§ WHAT THIS TASK INVOLVES: Your reply should consist solely of the lines from the one containing "red vase [177,128,195,167] -> none" through the end of the data, restated word for word.

***** GIVEN ENTRIES *****

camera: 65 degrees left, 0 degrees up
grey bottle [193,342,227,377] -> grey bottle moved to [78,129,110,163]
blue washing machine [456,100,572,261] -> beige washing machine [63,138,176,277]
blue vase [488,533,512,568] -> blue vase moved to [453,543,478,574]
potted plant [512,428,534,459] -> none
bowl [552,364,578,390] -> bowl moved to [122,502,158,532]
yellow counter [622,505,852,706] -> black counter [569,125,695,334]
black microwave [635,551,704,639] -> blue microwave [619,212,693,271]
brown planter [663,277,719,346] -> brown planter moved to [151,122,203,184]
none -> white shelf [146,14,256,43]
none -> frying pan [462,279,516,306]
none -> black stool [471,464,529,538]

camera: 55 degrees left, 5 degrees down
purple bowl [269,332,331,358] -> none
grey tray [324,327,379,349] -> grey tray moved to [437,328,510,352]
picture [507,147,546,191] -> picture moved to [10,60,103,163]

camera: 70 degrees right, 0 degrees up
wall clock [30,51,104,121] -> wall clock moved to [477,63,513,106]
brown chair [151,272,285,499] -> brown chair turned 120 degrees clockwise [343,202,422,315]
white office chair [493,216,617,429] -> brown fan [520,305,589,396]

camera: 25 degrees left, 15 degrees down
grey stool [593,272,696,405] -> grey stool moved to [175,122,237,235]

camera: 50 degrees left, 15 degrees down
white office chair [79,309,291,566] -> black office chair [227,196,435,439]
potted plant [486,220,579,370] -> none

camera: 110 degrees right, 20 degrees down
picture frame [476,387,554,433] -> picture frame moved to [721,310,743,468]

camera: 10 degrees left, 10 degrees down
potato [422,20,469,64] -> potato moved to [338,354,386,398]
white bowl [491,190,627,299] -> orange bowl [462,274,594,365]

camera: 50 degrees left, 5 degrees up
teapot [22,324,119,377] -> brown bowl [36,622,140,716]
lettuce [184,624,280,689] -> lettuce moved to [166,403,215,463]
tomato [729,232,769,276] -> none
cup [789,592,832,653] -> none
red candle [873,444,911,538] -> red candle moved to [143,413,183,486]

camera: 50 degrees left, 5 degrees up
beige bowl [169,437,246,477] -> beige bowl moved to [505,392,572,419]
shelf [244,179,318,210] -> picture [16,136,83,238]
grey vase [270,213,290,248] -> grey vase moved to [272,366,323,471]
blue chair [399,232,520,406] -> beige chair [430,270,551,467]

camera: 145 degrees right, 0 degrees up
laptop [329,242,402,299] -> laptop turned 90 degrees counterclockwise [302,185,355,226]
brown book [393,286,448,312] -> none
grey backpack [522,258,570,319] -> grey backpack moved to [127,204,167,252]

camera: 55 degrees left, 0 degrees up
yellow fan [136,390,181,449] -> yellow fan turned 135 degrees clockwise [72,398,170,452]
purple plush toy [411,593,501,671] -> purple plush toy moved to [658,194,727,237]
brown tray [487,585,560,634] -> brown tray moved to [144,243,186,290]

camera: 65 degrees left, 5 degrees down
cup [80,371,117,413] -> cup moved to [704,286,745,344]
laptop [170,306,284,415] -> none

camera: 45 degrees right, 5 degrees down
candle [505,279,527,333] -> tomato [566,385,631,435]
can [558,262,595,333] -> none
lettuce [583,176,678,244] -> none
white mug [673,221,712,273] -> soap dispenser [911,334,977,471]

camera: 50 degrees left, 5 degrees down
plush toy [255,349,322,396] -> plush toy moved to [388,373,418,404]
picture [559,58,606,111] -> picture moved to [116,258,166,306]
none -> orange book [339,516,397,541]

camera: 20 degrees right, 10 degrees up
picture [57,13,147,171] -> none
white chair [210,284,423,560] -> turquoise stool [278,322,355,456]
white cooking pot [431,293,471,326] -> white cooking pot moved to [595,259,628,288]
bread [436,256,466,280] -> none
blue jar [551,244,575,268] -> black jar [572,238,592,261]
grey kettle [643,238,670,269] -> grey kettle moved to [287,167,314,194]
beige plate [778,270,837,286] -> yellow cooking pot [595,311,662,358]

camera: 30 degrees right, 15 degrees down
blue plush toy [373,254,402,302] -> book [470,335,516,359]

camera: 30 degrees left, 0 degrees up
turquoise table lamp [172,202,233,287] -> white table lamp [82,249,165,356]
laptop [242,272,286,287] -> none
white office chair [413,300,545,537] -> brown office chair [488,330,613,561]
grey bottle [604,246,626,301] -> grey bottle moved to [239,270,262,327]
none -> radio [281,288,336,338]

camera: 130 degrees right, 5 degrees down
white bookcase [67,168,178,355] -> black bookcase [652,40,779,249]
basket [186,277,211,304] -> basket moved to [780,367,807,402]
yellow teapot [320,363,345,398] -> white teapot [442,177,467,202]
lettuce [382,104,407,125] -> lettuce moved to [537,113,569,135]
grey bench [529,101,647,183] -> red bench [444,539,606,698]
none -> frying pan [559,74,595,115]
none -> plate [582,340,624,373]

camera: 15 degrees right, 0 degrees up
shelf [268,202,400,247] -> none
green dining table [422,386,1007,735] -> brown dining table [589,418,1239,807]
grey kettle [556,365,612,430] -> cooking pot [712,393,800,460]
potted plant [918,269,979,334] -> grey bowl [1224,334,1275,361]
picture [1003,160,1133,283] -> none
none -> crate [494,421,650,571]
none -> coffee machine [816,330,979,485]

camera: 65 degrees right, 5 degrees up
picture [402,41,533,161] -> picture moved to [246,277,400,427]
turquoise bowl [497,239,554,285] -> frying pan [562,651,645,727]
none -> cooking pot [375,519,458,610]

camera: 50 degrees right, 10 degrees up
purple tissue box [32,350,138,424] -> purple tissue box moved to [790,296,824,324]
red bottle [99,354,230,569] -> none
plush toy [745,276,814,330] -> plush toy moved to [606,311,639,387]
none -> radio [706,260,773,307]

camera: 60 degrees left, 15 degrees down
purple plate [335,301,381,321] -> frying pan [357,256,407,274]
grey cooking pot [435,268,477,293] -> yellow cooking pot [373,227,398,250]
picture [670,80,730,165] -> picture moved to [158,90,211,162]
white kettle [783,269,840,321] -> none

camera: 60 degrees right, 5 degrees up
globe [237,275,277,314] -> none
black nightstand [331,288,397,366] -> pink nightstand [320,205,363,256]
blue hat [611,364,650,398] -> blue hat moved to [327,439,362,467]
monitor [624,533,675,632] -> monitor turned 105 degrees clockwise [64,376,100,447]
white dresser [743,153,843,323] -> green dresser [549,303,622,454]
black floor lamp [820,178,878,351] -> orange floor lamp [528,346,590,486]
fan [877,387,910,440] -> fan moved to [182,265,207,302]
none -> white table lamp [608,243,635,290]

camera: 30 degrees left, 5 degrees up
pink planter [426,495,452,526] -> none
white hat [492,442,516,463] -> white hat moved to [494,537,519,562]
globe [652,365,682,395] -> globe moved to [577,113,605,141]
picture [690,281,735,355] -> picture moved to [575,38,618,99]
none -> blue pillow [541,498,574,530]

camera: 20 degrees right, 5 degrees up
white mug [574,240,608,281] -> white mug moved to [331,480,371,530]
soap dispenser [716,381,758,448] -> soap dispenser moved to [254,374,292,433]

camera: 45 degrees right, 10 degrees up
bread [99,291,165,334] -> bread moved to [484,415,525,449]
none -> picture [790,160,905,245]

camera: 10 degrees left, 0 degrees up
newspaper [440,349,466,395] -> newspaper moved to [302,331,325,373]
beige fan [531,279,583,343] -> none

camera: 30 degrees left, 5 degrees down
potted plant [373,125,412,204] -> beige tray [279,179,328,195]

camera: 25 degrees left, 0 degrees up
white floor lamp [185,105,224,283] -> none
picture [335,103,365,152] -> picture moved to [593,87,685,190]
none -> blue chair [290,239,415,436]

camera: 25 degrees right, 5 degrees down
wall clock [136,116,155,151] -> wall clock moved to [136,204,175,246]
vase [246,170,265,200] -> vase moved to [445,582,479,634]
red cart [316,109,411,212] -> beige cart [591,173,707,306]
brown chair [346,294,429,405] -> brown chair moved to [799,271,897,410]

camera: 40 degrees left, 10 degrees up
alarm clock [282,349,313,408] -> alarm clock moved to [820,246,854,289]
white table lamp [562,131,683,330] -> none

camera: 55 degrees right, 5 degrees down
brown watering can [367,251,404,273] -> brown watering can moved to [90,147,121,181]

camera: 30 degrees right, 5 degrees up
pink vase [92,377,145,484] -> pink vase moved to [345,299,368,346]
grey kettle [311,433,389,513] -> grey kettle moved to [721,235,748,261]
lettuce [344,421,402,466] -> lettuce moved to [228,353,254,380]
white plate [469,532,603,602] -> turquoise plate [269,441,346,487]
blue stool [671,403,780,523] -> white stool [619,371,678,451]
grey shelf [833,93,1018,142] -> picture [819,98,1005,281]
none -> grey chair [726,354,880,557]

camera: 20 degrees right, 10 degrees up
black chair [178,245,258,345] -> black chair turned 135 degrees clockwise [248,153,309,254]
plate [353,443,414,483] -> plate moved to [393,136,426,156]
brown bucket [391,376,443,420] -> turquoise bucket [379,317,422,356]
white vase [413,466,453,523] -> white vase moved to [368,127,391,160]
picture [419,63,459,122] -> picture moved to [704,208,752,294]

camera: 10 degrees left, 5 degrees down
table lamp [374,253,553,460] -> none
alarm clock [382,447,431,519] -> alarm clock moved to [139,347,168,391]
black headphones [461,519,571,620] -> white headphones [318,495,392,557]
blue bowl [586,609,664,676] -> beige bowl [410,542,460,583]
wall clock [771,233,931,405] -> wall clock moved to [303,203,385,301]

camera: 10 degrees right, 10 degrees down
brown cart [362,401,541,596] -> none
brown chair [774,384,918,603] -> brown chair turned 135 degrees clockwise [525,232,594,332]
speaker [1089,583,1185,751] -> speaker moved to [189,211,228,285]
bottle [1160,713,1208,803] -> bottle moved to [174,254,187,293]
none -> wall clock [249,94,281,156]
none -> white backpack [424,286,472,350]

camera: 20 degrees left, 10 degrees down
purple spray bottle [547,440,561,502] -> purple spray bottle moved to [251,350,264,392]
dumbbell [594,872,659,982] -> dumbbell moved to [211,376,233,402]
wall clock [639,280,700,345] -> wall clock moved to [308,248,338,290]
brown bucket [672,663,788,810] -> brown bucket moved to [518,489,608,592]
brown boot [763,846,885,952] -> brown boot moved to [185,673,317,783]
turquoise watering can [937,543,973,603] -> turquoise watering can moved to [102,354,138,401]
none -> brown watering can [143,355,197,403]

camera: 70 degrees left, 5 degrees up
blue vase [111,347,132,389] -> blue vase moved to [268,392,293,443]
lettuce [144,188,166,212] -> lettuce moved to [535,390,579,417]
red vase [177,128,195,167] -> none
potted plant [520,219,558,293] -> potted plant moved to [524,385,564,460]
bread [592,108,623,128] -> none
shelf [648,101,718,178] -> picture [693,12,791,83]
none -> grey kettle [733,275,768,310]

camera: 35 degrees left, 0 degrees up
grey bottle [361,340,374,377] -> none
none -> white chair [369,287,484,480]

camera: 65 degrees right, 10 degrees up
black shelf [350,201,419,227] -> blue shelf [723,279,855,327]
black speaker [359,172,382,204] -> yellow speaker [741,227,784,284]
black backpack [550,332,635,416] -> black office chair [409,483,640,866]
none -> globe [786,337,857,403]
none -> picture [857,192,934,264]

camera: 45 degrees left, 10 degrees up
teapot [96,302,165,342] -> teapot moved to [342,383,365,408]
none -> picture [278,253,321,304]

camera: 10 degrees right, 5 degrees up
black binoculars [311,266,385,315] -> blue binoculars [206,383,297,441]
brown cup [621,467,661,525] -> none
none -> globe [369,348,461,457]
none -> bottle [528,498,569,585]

*****

§ WRITTEN ANSWER:
red vase [177,128,195,167] -> none
potted plant [520,219,558,293] -> potted plant moved to [524,385,564,460]
bread [592,108,623,128] -> none
shelf [648,101,718,178] -> picture [693,12,791,83]
none -> grey kettle [733,275,768,310]

camera: 35 degrees left, 0 degrees up
grey bottle [361,340,374,377] -> none
none -> white chair [369,287,484,480]

camera: 65 degrees right, 10 degrees up
black shelf [350,201,419,227] -> blue shelf [723,279,855,327]
black speaker [359,172,382,204] -> yellow speaker [741,227,784,284]
black backpack [550,332,635,416] -> black office chair [409,483,640,866]
none -> globe [786,337,857,403]
none -> picture [857,192,934,264]

camera: 45 degrees left, 10 degrees up
teapot [96,302,165,342] -> teapot moved to [342,383,365,408]
none -> picture [278,253,321,304]

camera: 10 degrees right, 5 degrees up
black binoculars [311,266,385,315] -> blue binoculars [206,383,297,441]
brown cup [621,467,661,525] -> none
none -> globe [369,348,461,457]
none -> bottle [528,498,569,585]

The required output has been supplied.